--- Try it ---
Begin at the line containing "Integration with QField?, due: Oct" and copy each line exactly through the end of the records, leaving out what comes before.

--- Modification records ---

------------

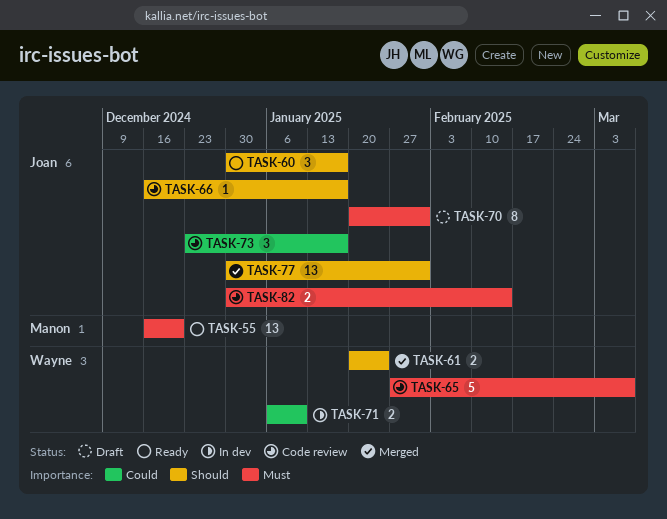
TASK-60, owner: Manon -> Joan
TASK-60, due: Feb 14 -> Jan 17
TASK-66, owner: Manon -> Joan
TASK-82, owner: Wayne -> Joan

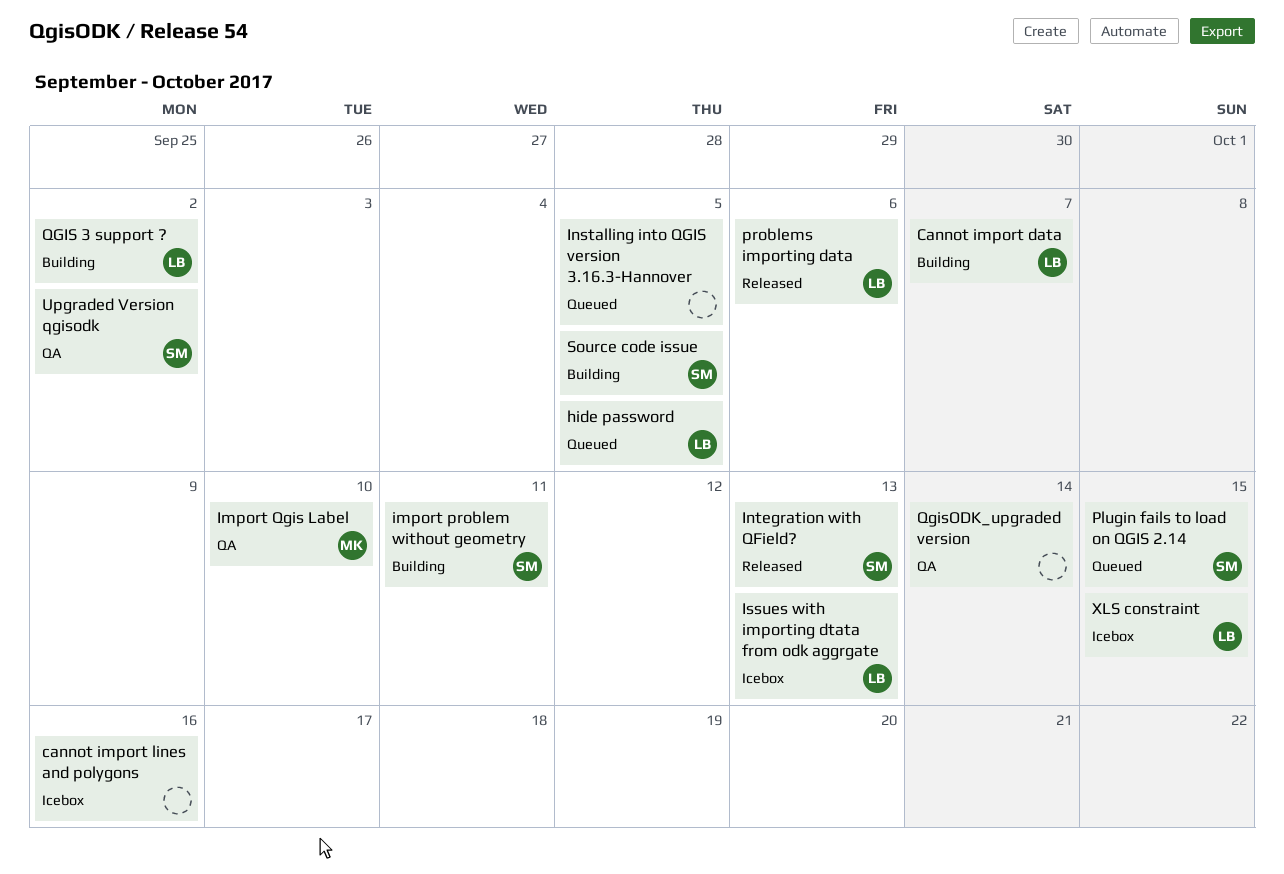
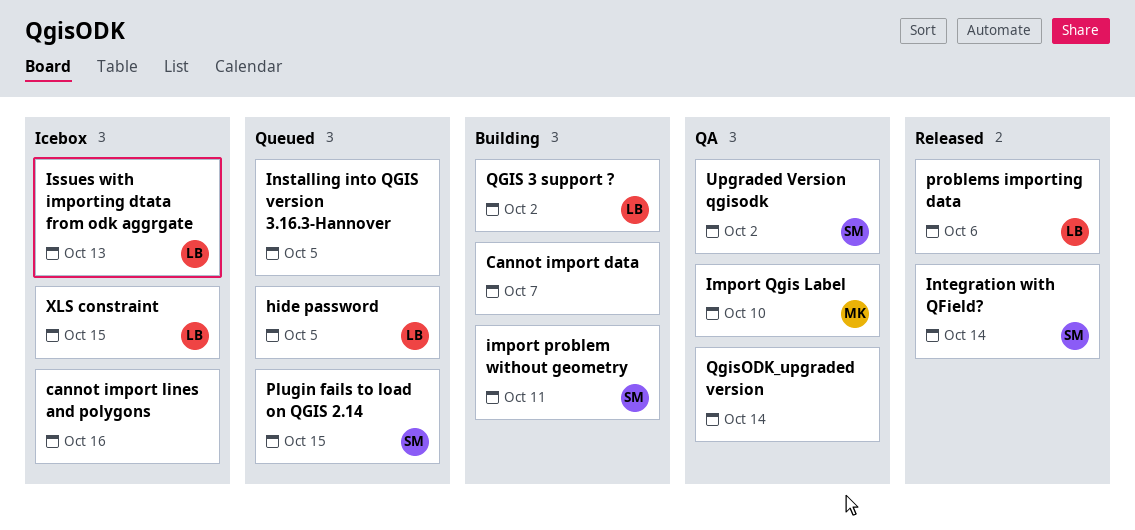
Cannot import data, owner: LB -> none
Integration with QField?, due: Oct 13 -> Oct 14
Source code issue: present -> none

------------

--- Answer to the exercise ---
Integration with QField?, due: Oct 13 -> Oct 14
Source code issue: present -> none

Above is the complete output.